I typically never post and always search, but I am really not finding my information after several SBFs. I am by no means a noob to flashing, but I accidentally updated to .621 OTA after receiving a refurb droid X (literally like two days after they released it)

I SBF'd to milestone .604 and successfully rooted it by zergrush. Now here is where I get confused. What MIUI build do I use? Droid X or Milestone? I tried the droid x build from miui.us and it went into a bootloop. I tried the milestone and kept getting status 7 errors. I just tried wizard's and its also another bootloop. On top of all these bootloops, I cannot boot into recovery to just keep trying, so I have to consistently SBF back to stock and root again.

I haven't been able to boot into recovery using CWM so I used the droid 2 bootstrap as someone else in another post has said was successful for flashing MIUI.

Any help would be appreciated.


----------



## jsauder2 (Nov 3, 2011)

check out these two threads...

http://rootzwiki.com/topic/19318-important-information-regarding-621-system-update/

http://rootzwiki.com/topic/20835-621-rootable-sbf-apparently-found/

i have not read all of them because i have stayed on MIUI through the whole .621 update and haven't had to deal with it. you would probably get more support there though. sorry i can't help you more than that.


----------



## bmt11 (Dec 30, 2011)

I really can't offer any more help since I'm not on .621 either but a suggestion would be to wipe data in the stock recovery after SBFing, had it boot loop before and needed to do that but this was with a .602 sbf.


----------



## Goose306 (Sep 12, 2011)

FLHC said:


> I typically never post and always search, but I am really not finding my information after several SBFs.
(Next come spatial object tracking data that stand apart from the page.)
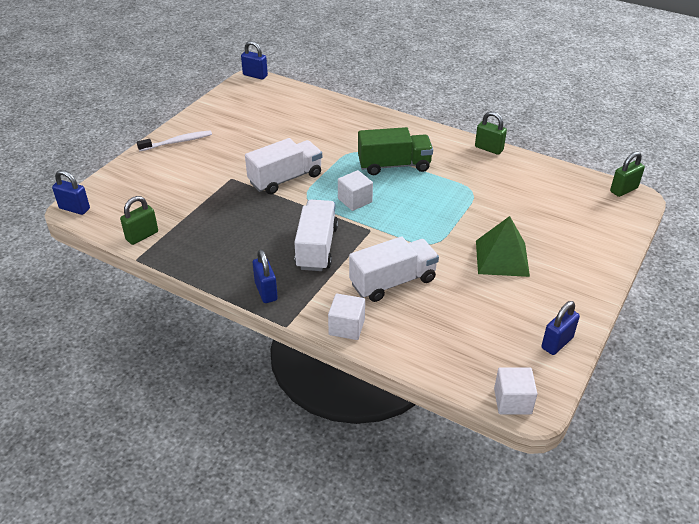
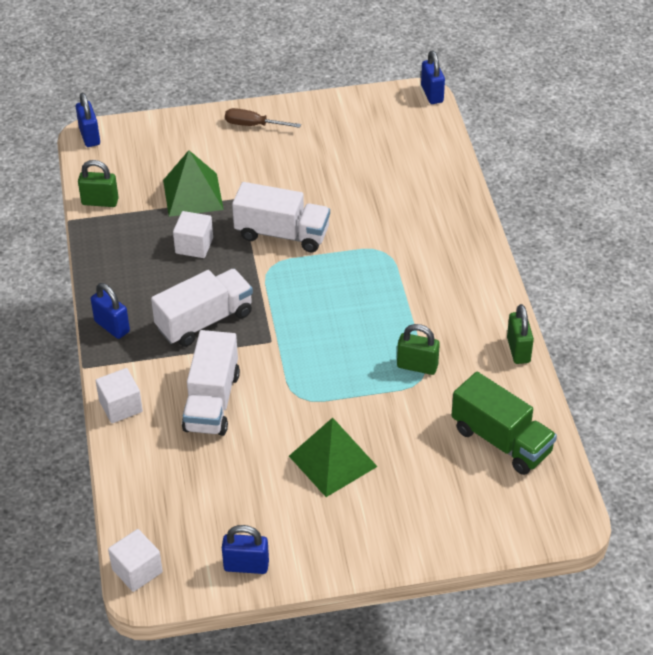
camera: 50 degrees right, 5 degrees up
(177, 142) = (253, 125): white toothbrush -> brown screwdriver
(198, 194) = (193, 194): none -> green pyramid
(266, 291) = (112, 326): blue padlock -> blue padlock turned 75 degrees counterclockwise
(355, 200) = (304, 302): white cube -> white cube (194, 245)
(393, 282) = (212, 401): white truck -> white truck turned 75 degrees clockwise
(394, 165) = (396, 295): green truck -> green truck (501, 440)
(623, 190) = (572, 503): green padlock -> green padlock (417, 366)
I am by no means a noob to flashing, but I accidentally updated to .621 OTA after receiving a refurb droid X (literally like two days after they released it)
> 
> I SBF'd to milestone .604 and successfully rooted it by zergrush. Now here is where I get confused. What MIUI build do I use? Droid X or Milestone? I tried the droid x build from miui.us and it went into a bootloop. I tried the milestone and kept getting status 7 errors. I just tried wizard's and its also another bootloop. On top of all these bootloops, I cannot boot into recovery to just keep trying, so I have to consistently SBF back to stock and root again.
> 
> ...


What is your exact install steps? I am on .621/.604 and have ran either of the current MIUI ROMs on it.
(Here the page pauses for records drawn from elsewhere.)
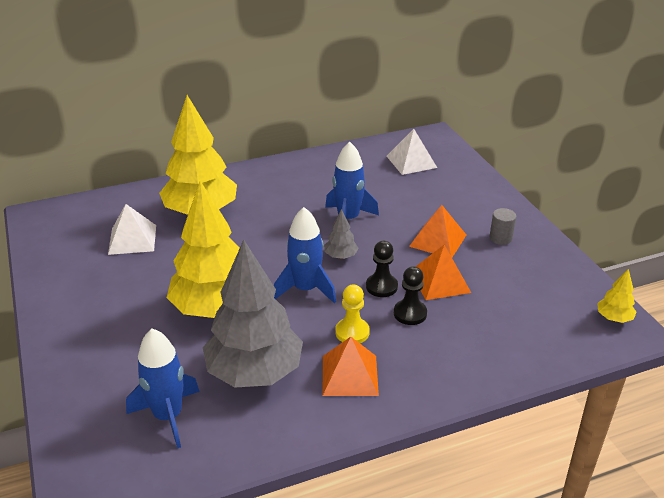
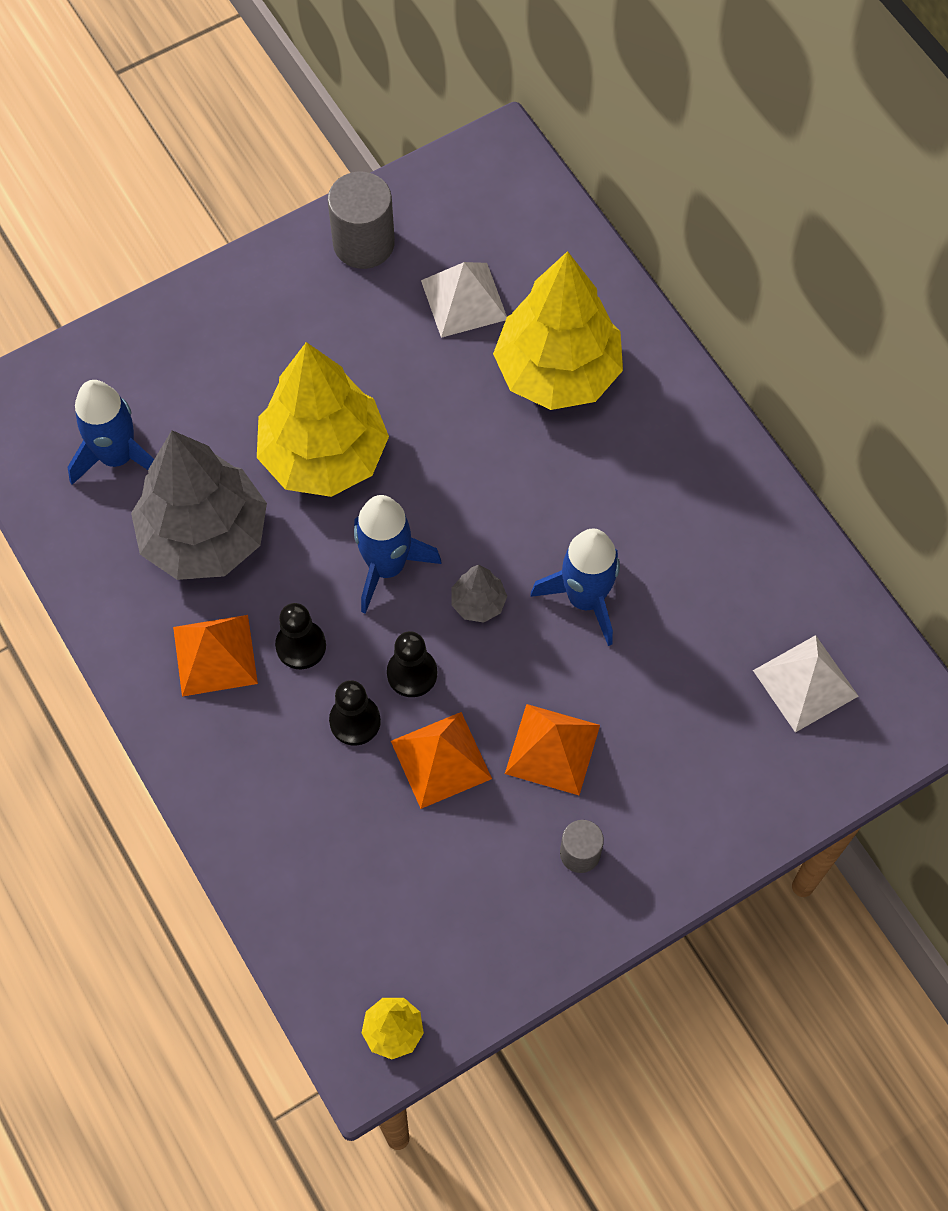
camera: 80 degrees right, 30 degrees up
(64, 275) = (363, 243): none -> grey cylinder
(352, 332) = (301, 646): yellow pawn -> black pawn

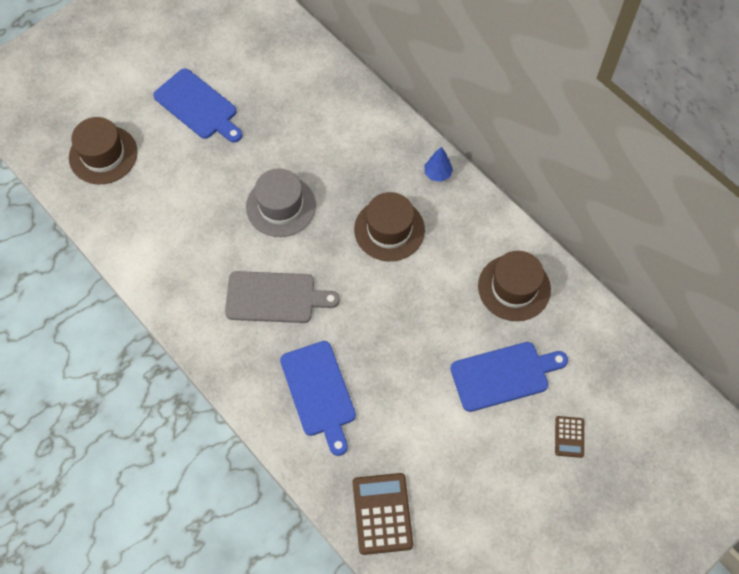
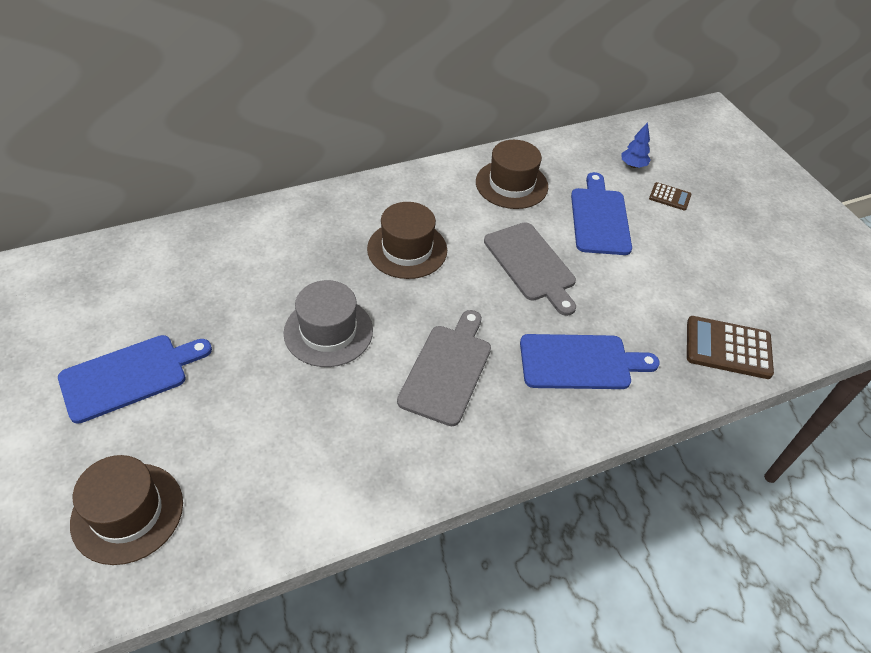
camera: 75 degrees left, 15 degrees down
(414, 330) = (531, 264): none -> grey cutting board
(437, 174) = (361, 196): blue tree -> blue tree (633, 165)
You can use either Wizard's DefX builds or Bean's v4 builds. Both are found over in the DX Development section here.

When you do the install, I always recommend a mini-SBF. This consists of wiping data/factory reset, wipe cache, go to Advanced and wipe Dalvik, and go to Mounts and Storage and wipe system. This ensures you are starting on a fresh, clean slate and then install the rom.zip of your choice on top of this fresh system.

Wiping system is more or less unnecessary as the ROM wipes system when it installs, but just a thought..
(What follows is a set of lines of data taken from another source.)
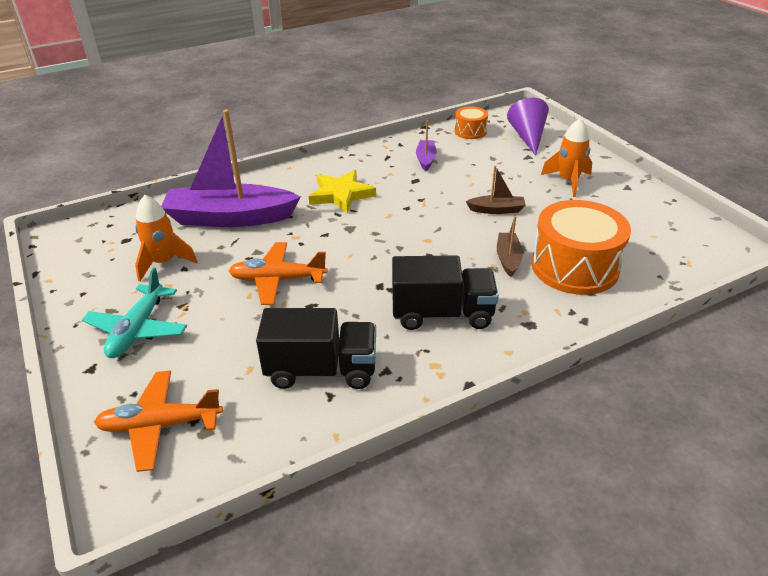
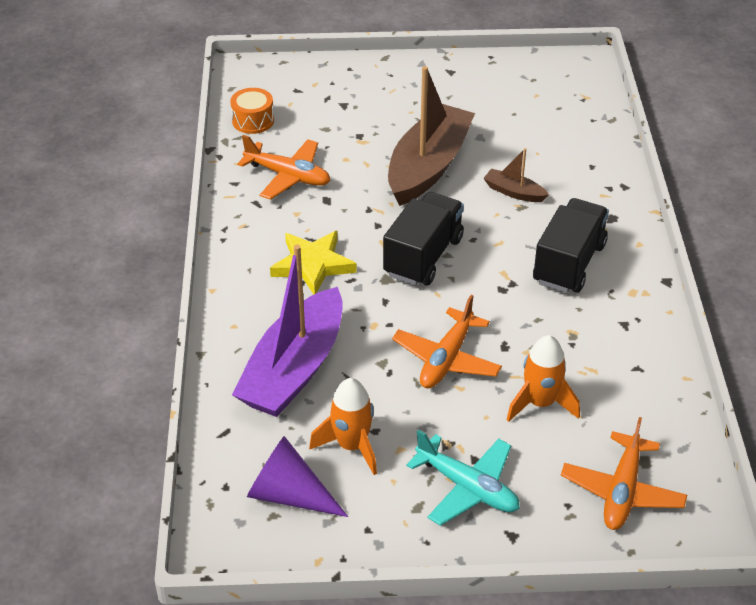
camera: 65 degrees left, 5 degrees up
(321, 370) = (603, 364): black truck -> black truck (423, 256)
(426, 159) = (288, 176): purple boat -> orange plane
(496, 210) = (428, 166): brown boat -> brown boat, size x2.27
(528, 137) = (302, 87): purple cone -> purple cone (288, 494)
(568, 181) = (413, 101): orange rocket -> orange rocket (540, 403)
(574, 267) = (551, 159): orange drum -> none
If you are getting bootloop errors or something similar, I'd try going in to recovery again (if you are on Wizard's you can access it via bootmenu, no need to SBF, if you are on Beans you will need to go in to stock recovery) and wipe data/factory reset again. This step should not be necessary at all, but this would be the last option I would recommend.

If you are still bootlooping every time I would check your MD5, you probably have a bad download. Like I said, they install flawlessly for me.

And its the Droid X builds, not the Milestone builds. The Milestone versions will give you errors due to system incompatibilities (thats that status 7 error)


----------



## FLHC (Apr 1, 2012)

Thanks for all of the replies.

I continued my search for an answer and evetually found the 2.2.5 galnet ICS miui and that one worked flawlessly... did the same install steps which was SBF with the live CD, root through that, ensure caches and data are wiped before install, then boom, worked.

Still not sure why the other ones didn't work, but I'm glad the 2.2.5 did!


----------